TEXT PROVIDED:
Case ID: ad_134/html/0165-01.html
Source: Caselaw Access Project
Author: {"author": "Gaynor, J.:", "license": "Public Domain", "url": "https://static.case.law/"}
Date Created: 2024-08-24T03:29:51.129683

Julia McGowan, Appellant, v. Johanna C. Blake, Respondent.
    Second Department,
    October 8, 1909.
    Beal property — vendor and purchaser — suit to rescind sale — notice and offer of restoration not prerequisite.
    A notice rescinding a purchase of real property and an offer to restore the consideration are not conditions precedent to a suit for a rescission on the ground of fraud. The complaint itself suffices as a notice of rescission, and is sufficient if it offer restoration.
    There is a distinction between an action based on a rescission and one for a rescission.
    Appeal by the plaintiff, Julia McGowan, from a judgment of the Supreme Court in favor of the defendant, entered in the office of the clerk of the county of Kings on the 23d day of February, 1909, upon the decision of the court rendered after a trial at the Kings County Special Term dismissing the complaint.
    
      Frederick L. Taylor [George B. Hayes with him on the brief], for the appellant.
    
      Andrew F. Van Thun, Jr., for the respondent.

WORK REQUEST A: In the case text, who appeared for the respondent?
The case text has no connection to the records that come after it.

(Extracted page text data)
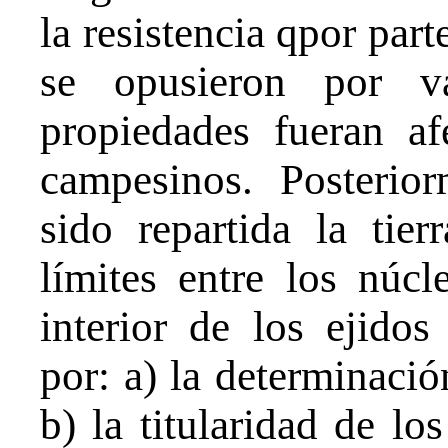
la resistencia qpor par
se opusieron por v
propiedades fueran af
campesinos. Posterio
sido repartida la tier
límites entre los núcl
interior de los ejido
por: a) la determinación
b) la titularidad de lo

WORK REQUEST B: Repeat all of the records line for line, leaving out the pictures.

YOUR RESPONSE A: Andrew F. Van Thun, Jr.

YOUR RESPONSE B:
la resistencia qpor par
se opusieron por v
propiedades fueran af
campesinos. Posterio
sido repartida la tier
límites entre los núcl
interior de los ejido
por: a) la determinación
b) la titularidad de lo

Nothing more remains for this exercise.